Skip the images; return every entry exactly.

Collected data
··········

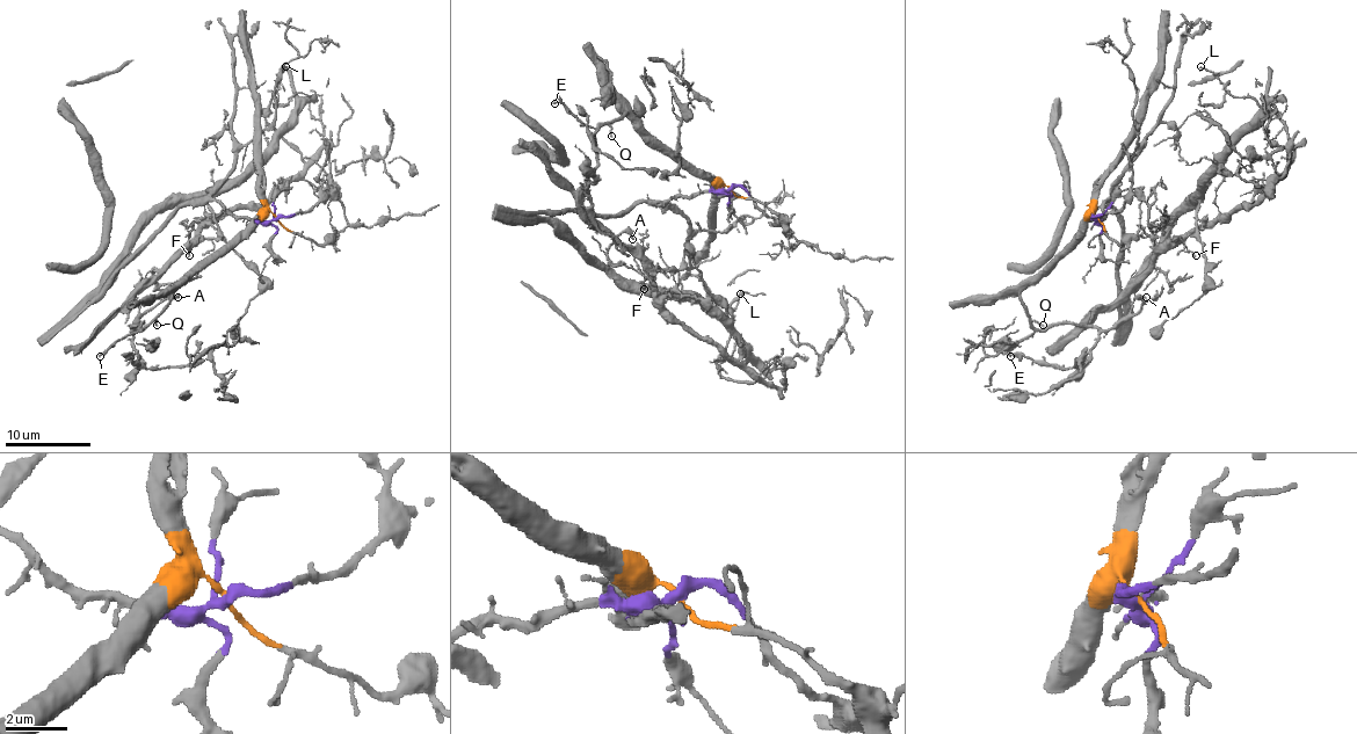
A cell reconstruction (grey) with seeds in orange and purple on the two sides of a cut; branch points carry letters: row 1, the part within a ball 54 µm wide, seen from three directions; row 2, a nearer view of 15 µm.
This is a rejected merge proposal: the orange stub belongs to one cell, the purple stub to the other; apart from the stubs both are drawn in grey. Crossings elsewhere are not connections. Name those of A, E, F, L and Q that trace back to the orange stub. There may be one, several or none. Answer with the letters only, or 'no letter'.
A, E, Q

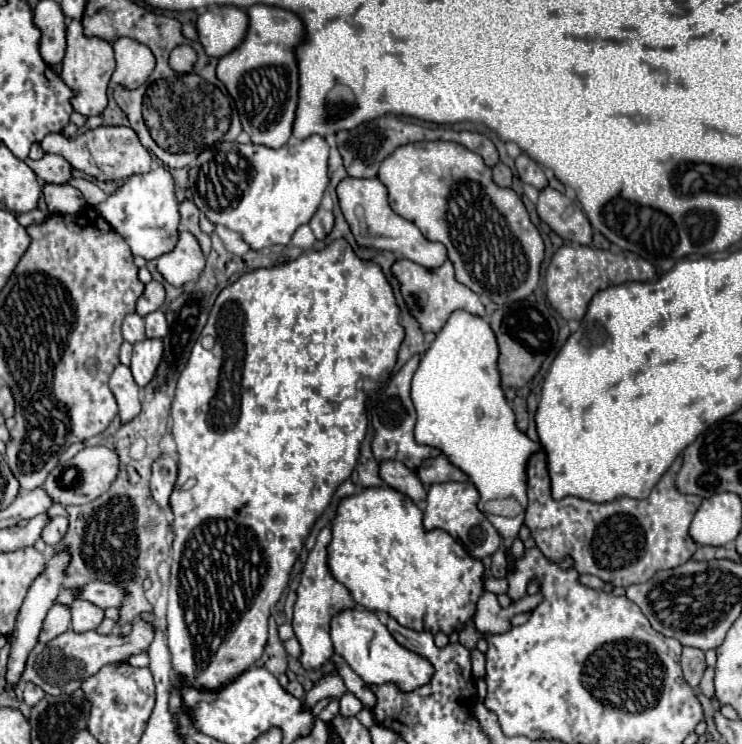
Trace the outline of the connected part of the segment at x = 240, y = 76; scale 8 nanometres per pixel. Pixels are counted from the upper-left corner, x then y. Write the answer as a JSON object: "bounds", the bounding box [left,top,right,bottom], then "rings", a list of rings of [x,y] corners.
{"bounds":[217,4,305,148],"rings":[[[255,4],[247,10],[249,30],[241,46],[219,58],[217,78],[227,86],[235,100],[243,130],[253,144],[281,148],[289,142],[299,102],[299,68],[295,50],[305,42],[303,20],[283,8]]]}

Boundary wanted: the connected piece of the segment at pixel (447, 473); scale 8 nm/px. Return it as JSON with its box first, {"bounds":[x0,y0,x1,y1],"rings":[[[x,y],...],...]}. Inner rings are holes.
{"bounds":[417,456,467,486],"rings":[[[437,456],[433,460],[425,460],[417,468],[417,476],[419,476],[419,480],[425,486],[441,484],[441,482],[453,482],[453,480],[457,480],[457,482],[467,480],[467,476],[459,468],[455,468],[453,464],[449,464],[445,456]],[[453,472],[455,472],[455,478],[453,478]]]}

··········

> **Expected answer**
A cell reconstruction (grey) with seeds in orange and purple on the two sides of a cut; branch points carry letters: row 1, the part within a ball 54 µm wide, seen from three directions; row 2, a nearer view of 15 µm.
This is a rejected merge proposal: the orange stub belongs to one cell, the purple stub to the other; apart from the stubs both are drawn in grey. Crossings elsewhere are not connections. Name those of A, E, F, L and Q that trace back to the orange stub. There may be one, several or none. Answer with the letters only, or 'no letter'.
A, E, Q

Trace the outline of the connected part of the segment at x = 240, y = 76; scale 8 nanometres per pixel. Pixels are counted from the upper-left corner, x then y. Write the answer as a JSON object: "bounds", the bounding box [left,top,right,bottom], then "rings", a list of rings of [x,y] corners.
{"bounds":[217,4,305,148],"rings":[[[255,4],[247,10],[249,30],[241,46],[219,58],[217,78],[227,86],[235,100],[243,130],[253,144],[281,148],[289,142],[299,102],[299,68],[295,50],[305,42],[303,20],[283,8]]]}

Boundary wanted: the connected piece of the segment at pixel (447, 473); scale 8 nm/px. Return it as JSON with its box first, {"bounds":[x0,y0,x1,y1],"rings":[[[x,y],...],...]}. Inner rings are holes.
{"bounds":[417,456,467,486],"rings":[[[437,456],[433,460],[425,460],[417,468],[417,476],[419,476],[419,480],[425,486],[441,484],[441,482],[453,482],[453,480],[457,480],[457,482],[467,480],[467,476],[459,468],[455,468],[453,464],[449,464],[445,456]],[[453,472],[455,472],[455,478],[453,478]]]}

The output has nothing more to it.